Public Health Commissioner for LA County

Patrick T. Dowling, MD, MPH is Professor and Chair of the Department of Family Medicine and the Kaiser Endowed Chair of Community Medicine at the David Geffen School of Medicine at UCLA. A graduate of the Medical College of Ohio and the University of Michigan School of Public Health, he completed his residency training in Family Medicine at Cook County Hospital in Chicago and is board certified in Family Medicine, Preventive Medicine and Public Health.

His clinical, educational and research interests include prevention, specifically via screening for common conditions such as breast, lung, colon and skin cancers, all of which have much better outcomes if diagnosed and treated early, as well as the major conditions related to lifestyle that are ravaging the health of many Americans – type 2 diabetes, high blood pressure, and elevated cholesterol levels.
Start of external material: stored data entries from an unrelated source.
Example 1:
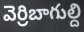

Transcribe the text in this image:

వెర్రిబాగుల్ది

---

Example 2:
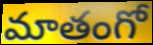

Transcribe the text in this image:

మాతంగో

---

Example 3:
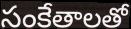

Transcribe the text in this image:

సంకేతాలతో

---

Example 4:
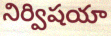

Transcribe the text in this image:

నిర్విషయా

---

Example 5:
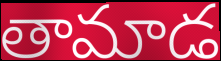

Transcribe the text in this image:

తామాడ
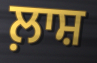
ਲ਼ਾਸ਼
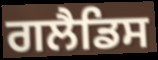
ਗਲੈਡਿਸ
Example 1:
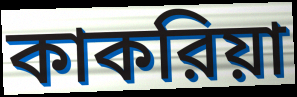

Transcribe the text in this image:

কাকরিয়া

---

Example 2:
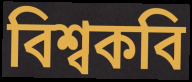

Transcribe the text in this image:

বিশ্বকবি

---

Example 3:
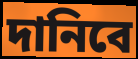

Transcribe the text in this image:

দানিবে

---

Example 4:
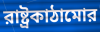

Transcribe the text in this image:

রাষ্ট্রকাঠামোর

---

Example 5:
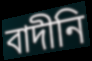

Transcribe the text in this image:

বাদীনি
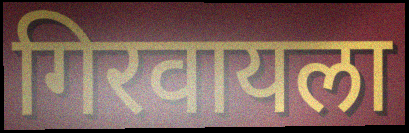
गिरवायला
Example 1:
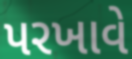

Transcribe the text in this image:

પરખાવે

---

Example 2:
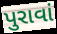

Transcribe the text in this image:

પુરાવાં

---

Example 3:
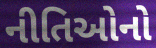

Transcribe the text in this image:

નીતિઓનો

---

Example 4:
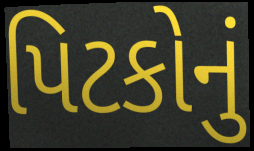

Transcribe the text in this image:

પિટકોનું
He is a strong advocate of prevention through the widespread use of the miracles of American scientific medicine – vaccinations – especially for those at the beginning of life and those in the twilight of life. He has found that the most effective approach to prevention involves the integration of the following: 1) widespread public education via mass media – TV, radio, social networks; 2) community-based outreach, including large health fairs which offer free or low-cost screenings and vaccinations; and 3) direct patient care, seeing patients in the UCLA Family Health Center and engaging them one-on-one to discuss prevention and lifestyle changes.

His other professional interests include health policy and the provision of care to underserved and minority communities through linkage of graduate medical education training programs to their communities. Presently, he is a Public Health Commissioner for LA County and a member of the Board of Trustees for the Charles Drew University of Medicine in South LA. 
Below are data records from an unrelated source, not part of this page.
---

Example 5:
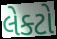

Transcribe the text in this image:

લેક્ટો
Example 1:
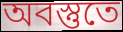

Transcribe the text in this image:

অবস্তুতে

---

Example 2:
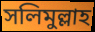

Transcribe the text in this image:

সলিমুল্লাহ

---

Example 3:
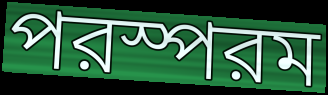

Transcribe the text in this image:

পরস্পরম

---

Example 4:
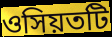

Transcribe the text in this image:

ওসিয়তটি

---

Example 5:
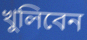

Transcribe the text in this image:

খুলিবেন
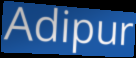
Adipur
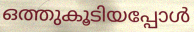
ഒത്തുകൂടിയപ്പോൾ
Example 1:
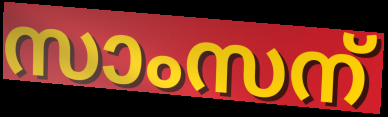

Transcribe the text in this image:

സാംസന്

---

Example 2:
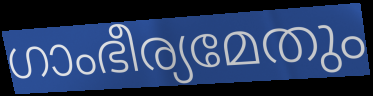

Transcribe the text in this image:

ഗാംഭീര്യമേതും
4 Steps to Shedding Your Pandemic Pounds

Forgive yourself, and start walking toward a healthier you.

For those of you who have put on the Pandemic Pounds or added several new COVID Curves, you are not alone. Alarmingly, the American Psychological Association has recently published that almost half of all adults in their survey now have a larger physique. In fact, 42% of people reported gaining roughly 15 pounds (the average published was surprisingly 29 pounds but that included outliers) over the past year. Interestingly, 20% of adults in this survey lost about 12 pounds (I am surely not in this group). Clearly, there is a relationship between stress and weight change. In addition, one in four adults disclosed an increase in alcohol consumption, and 67% of participants distressingly revealed that they have new sleeping patterns.
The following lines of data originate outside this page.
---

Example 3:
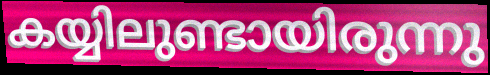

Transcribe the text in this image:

കയ്യിലുണ്ടായിരുന്നു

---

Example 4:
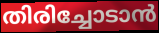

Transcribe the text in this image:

തിരിച്ചോടാൻ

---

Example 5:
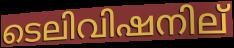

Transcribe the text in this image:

ടെലിവിഷനില്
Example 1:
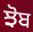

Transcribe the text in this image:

ਝੋਬ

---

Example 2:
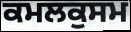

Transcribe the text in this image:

ਕਮਲਕੁਸਮ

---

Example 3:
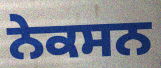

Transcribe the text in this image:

ਨੇਕਸਨ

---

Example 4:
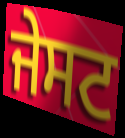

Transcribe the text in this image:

ਜੇਸਟ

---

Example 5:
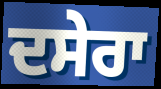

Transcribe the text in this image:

ਦਸੇਰਾ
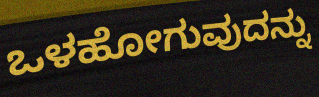
ಒಳಹೋಗುವುದನ್ನು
This past year has brought about what has been called the 'new normal.' Social isolation and inactivity due to quarantining and remote working have sadly contributed to the decline in many people's mental and physical health, as demonstrated by the widespread changes in people's weight, alcohol consumption, and sleeping patterns. Gym closures, frequent ordering of unhealthy takeout, and increased time at home cooking and devouring comfort foods have had a perceptible impact. In addition, many people have delayed routine medical care and screening tests over fear of contracting Covid-19 during these visits. Unfortunately, the 'new normal' has now placed too many people at risk for serious health consequences, including heart attacks and strokes.